Friends and family will share the same state of shock that you had, and at times will, struggle to react “appropriately”. Elsewhere on this site [link], we portray what friends and family can expect to experience and how they can best cope. In site of “inexperience”, we find people do not abandon their loved ones. In fact, the larger problem is making sure you both get needed respite and breaks from each other from time to time.
Hope
Many kinds of palliative treatment can bring about hope, even if not a cure. It is possible to improve quality of life. Often, increased hope is related to finding an increased sense of meaning or purpose in life. Staying connected to things that provide a sense of meaning can be a powerful way of maintaining hope throughout the course of illness.
Attitude
Life always has purpose, and even if you’re very ill, you still have value.
With good palliative care, one can choose how to die. The following excerpt from the experience of the husband of a palliative care patient is an example of how one patient and her husband lived to the fullest, right to the end.
[link to appropriate segment in Bill Field video]
When you have accepted that you are not in control of your disease, you can focus on the positive things that provide meaning each day visiting family and friends, reviewing photographs or retelling stories, giving or taking part in projects that have meaning to you, such as writing family histories or a journal.

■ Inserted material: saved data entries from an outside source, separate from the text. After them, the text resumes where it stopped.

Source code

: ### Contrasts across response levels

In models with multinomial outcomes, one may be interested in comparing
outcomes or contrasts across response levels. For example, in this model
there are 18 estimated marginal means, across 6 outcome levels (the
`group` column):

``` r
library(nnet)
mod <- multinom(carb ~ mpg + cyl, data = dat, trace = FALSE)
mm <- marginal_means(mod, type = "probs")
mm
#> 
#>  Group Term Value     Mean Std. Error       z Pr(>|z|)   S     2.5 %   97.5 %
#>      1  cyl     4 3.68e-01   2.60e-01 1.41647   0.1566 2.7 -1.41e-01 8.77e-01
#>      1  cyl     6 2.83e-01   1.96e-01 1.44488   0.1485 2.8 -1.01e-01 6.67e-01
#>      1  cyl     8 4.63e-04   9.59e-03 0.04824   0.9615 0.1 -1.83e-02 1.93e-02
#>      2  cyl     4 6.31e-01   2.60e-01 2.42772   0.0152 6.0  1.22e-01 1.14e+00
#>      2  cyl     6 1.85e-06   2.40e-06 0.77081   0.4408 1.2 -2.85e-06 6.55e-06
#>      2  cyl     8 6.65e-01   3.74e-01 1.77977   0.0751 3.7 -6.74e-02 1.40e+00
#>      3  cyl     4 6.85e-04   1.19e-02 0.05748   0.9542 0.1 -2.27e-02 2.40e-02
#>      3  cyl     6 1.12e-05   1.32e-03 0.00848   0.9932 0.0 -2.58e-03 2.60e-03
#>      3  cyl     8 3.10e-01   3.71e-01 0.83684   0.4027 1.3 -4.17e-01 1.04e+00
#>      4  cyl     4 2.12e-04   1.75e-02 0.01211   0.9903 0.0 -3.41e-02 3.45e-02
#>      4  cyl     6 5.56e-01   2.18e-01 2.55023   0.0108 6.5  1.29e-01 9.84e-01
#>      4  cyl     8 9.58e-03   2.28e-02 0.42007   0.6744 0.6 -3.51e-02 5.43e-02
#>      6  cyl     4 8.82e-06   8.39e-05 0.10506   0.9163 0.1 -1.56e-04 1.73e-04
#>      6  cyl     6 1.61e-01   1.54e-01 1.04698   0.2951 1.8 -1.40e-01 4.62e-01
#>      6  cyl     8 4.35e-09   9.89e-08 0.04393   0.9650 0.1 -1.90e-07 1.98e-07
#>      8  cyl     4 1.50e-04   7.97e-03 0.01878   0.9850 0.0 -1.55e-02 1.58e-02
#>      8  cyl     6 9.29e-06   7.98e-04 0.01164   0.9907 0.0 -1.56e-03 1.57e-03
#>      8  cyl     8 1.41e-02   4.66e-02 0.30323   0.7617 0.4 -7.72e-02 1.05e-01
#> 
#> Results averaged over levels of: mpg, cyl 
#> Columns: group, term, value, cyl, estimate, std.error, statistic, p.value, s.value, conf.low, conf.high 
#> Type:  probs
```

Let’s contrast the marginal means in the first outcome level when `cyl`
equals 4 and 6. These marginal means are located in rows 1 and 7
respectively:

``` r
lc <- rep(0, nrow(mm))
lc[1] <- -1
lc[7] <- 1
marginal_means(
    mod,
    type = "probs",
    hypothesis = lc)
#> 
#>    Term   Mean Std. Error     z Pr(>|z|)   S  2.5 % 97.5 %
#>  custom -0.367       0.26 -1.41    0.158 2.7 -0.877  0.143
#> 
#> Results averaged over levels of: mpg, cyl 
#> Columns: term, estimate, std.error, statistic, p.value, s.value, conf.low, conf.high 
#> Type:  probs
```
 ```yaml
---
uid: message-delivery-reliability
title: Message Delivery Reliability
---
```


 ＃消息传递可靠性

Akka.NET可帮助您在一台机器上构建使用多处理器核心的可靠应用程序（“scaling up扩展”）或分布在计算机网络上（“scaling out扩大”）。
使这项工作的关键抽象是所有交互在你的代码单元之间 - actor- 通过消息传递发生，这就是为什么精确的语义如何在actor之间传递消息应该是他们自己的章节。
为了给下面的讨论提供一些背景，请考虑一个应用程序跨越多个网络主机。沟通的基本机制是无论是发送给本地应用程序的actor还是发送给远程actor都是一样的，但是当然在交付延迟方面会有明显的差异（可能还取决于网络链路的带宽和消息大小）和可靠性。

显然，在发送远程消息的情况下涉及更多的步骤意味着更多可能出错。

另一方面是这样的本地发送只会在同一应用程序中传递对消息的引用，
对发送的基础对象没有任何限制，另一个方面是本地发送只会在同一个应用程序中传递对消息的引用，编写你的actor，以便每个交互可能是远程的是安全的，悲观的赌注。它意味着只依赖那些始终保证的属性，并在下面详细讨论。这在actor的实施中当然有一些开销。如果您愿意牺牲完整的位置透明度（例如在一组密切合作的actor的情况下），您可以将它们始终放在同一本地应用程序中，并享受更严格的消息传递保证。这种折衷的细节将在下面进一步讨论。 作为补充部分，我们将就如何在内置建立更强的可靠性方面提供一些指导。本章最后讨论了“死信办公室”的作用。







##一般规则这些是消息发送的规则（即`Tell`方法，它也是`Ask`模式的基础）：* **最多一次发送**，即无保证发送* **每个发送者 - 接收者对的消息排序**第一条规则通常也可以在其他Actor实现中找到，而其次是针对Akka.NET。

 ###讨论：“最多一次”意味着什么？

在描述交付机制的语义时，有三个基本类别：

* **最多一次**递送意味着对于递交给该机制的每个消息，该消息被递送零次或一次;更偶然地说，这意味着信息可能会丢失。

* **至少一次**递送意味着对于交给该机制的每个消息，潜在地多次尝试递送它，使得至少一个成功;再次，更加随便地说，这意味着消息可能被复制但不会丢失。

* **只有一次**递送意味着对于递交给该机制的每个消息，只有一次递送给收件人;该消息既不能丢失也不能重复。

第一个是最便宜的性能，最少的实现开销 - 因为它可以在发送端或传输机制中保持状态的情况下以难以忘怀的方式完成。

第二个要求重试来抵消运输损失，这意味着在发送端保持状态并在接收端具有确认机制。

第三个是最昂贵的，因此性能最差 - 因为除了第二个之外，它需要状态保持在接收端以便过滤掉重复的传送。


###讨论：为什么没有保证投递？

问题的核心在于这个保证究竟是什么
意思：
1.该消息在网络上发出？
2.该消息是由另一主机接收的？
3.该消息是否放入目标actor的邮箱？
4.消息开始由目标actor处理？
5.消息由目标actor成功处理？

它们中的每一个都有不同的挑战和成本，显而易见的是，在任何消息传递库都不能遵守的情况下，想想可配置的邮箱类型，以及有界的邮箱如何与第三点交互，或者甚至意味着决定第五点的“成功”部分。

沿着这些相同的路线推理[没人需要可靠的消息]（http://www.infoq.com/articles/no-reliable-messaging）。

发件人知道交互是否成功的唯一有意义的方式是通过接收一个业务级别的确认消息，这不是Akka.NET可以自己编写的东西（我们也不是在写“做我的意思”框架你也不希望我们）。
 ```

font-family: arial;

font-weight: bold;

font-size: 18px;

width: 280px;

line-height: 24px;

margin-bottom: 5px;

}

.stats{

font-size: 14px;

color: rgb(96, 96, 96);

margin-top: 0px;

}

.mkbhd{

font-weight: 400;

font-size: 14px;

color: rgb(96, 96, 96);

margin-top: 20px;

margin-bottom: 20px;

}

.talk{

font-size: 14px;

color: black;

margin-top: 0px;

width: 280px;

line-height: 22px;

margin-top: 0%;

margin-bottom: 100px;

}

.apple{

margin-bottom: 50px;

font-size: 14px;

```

Death Can Not Touch Your Essence
The challenge is to locate a part of yourself that feels untouched by illness: your character, your personality as an example. If, in spite of illness, you feel that the essence of who you are remains intact and untouchable, you will be comforted and you will understand that life still has meaning. A mother who until almost the very moment of her death is still able to preside over her family with a wag of the finger from her bed has kept her sense of self, even in dying.
When Death is Near
As death approaches, many people find purpose in their lives by reaffirming their values in an open manner. Not everyone wants to talk as death nears, and some people withdraw. Silence does not have to be perceived as negative; it can be calm or even tranquil. Some people, through their dying, seem to, or seem to want to teach people who are close to them about how to face the end of life. The attitudes that we have about dying are largely shaped by our own witnessed death experiences and in recognizing this, help shape others’ attitudes toward coming to the end of life. Some patients find dignity at the end of life through the knowledge that they are helping others.
Spirituality, Grief
Death confronts us with an ultimate loss and the fundamental unknowable. Great religions have examined these issues for thousands of years. Death is universal but every one is unique. There are no rules, no easy protocols. You must develop your own and in doing so, you will teach those around you and help them prepare for their turn.
From our own experience, we can say that clergy of all great religions are used to dealing with death and are almost invariably willing to help you through it should you wish it. As well, the connection death can create between all those involved has an intensely spiritual element.